47 Milliarden Euro sollen Italien und seinem Wirtschaftskreislauf durch das „Sparpaket“ entzogen werden. Samt und sonders soll dieses Realgeld für den „Schuldenabbau“ verwendet werden, für die Bezahlung von Zinsen und Zinseszinsen an nutzlose Kapitalgesellschaften mit Geldschöpfungsmonopol, die sich wie ein Wirtskörper in die Gesellschaften hineingefressen haben und ihre Gier durch korrupte Staatsparteien und Regierungen beschützen lassen.
KLEINE SPARGESCHÄFTE
Silvio Berlusconi, dem die Italiener mit ihrer gelungenen Volksabstimmung gegen die Atomkraft und den Ausverkauf ihrer Wasserversorgung schon mal den Mantel gereicht haben, versuchte im Zuge dieser 47 Milliarden-Plünderung des eigenen Staates wie üblich auch persönlich ein gutes Geschäft zu machen. In den umfangreichen Gesetzentwurf des Sparpaketes liess er in Artikel 23 sechs kleine Zeilen einbauen, die seinen Konzern Fininvest vor der nun gestern fälligen (7) Strafe in Höhe von 560 Millionen Euro bewahrt hätten.
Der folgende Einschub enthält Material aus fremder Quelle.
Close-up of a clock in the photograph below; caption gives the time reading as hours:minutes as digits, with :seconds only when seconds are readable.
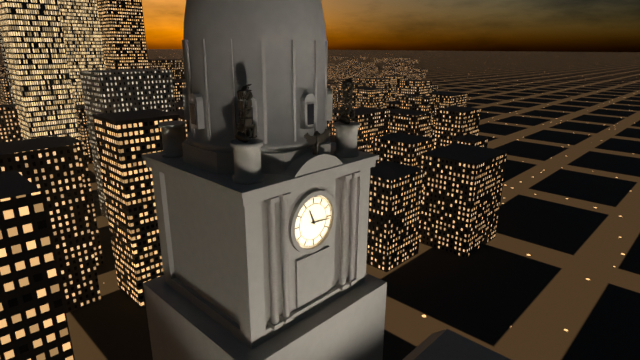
11:16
Doch die Juristen von Staatspräsident Giorgio Napolitano, der seinen Pappenheimer im Amt des Ministerpräsidenten kennt, hatten aufgepasst. Sie fanden den Passus im „Sparpaket“. Kleinlaut und mit knirschenden Zähnen musste Berlusconi wieder einmal zu Kreuze kriechen und den Passus streichen lassen. Finanzminister Giulio Tremonti redete von „schlechtem Wetter“ und liess eine Pressekonferenz platzen. (8)
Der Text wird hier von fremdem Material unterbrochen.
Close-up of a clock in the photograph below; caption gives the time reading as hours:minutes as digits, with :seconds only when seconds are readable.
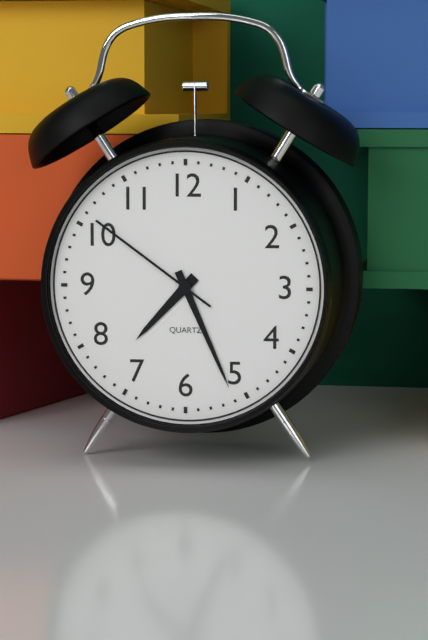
7:26:51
DER UNTERGANG DES EURO-LANDES
Als am Freitag Tremontis Stuhl nun erheblich zu wackeln begann, beschwor dieser gleich, völlig sinnfrei, den Untergang des gesamten Euro-Systems ins Spiel. Wenn er wegen „politischer Angriffe“ (gemeint waren in Wirklichkeit ganz normale Gerichtsverfahren) zurücktreten müsse, könne die gesamte Währung Euro zusammenberechen, so Tremonti. Williges Sprachrohr für diesen Unfug: das italienische Massenblatt „Corriere della Sera“ und im üblichen Zitatenkarussel der Informationsindustrie anschließend „Bloomberg“. (9)
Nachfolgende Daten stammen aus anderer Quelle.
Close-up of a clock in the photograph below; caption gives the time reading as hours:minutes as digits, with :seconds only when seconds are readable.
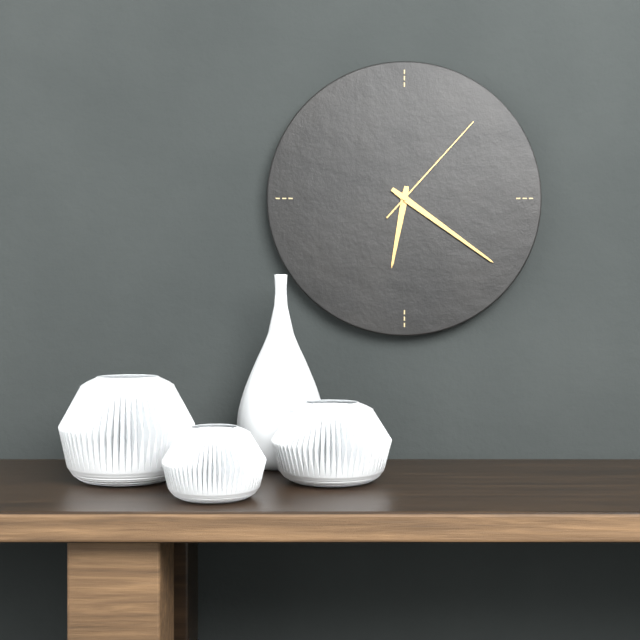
6:21:07
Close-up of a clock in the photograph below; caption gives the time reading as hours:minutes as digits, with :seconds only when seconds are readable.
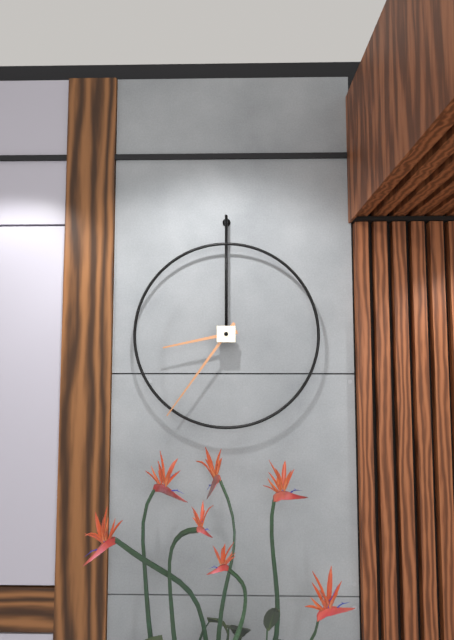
8:36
Sowohl die deutsche Kanzlerin Angela Merkel, als auch der Bundesbank-Präsident Jens Weidmann, haben beide nach öffentlichem Druck eingestehen müssen, daß eine Euro-Krise nicht existiert. (2. Juni, Merkel: Es gibt keine Euro-Krise) (14. Juni, Bundesbank-Präsident Jens Weidmann: Es gibt keine Euro-Krise)
Trotzdem wird, sowohl surreal wie bezeichnet, dieser zur Panikmache und Ablenkung dienliche Propaganda-Begriff durch genau die Medien weiter benutzt, die sonst jede Behauptung dieser politischen und finanzpolitischen Funktionäre unbesehen übernehmen.
HEUTE KAPUTTER SCHILD UND STUMPFES SCHWERT DES KAPITALS: ANGELA MERKEL
Um Tremonti zu retten, brachte nun das Kapital neben den Schuldzins-Erhöhungen auch seine beste politische Waffe gegen Italien in Stellung: die deutsche Regierung.
Am Sonntag (10.Juli) telefonierte Kanzlerin Merkel mit Berlusconi. Dieser war bereits auf Distanz zu Tremonti und das von ihm und Milanese konzipierte „Sparpaket“ gegangen und hatte einen seiner üblichen Schwenks angedeutet, um nicht in den Abwärtssog der beiden Vertrauten mit hinein gezogen zu werden. Doch Merkel, bekanntermaßen immer gut beraten von der Deutschen Bank AG und ihrem selbst bedenklich wackelnden Vorstandsvorsitzenden Josef Ackermann, brachte Berlusconi wieder auf Kurs.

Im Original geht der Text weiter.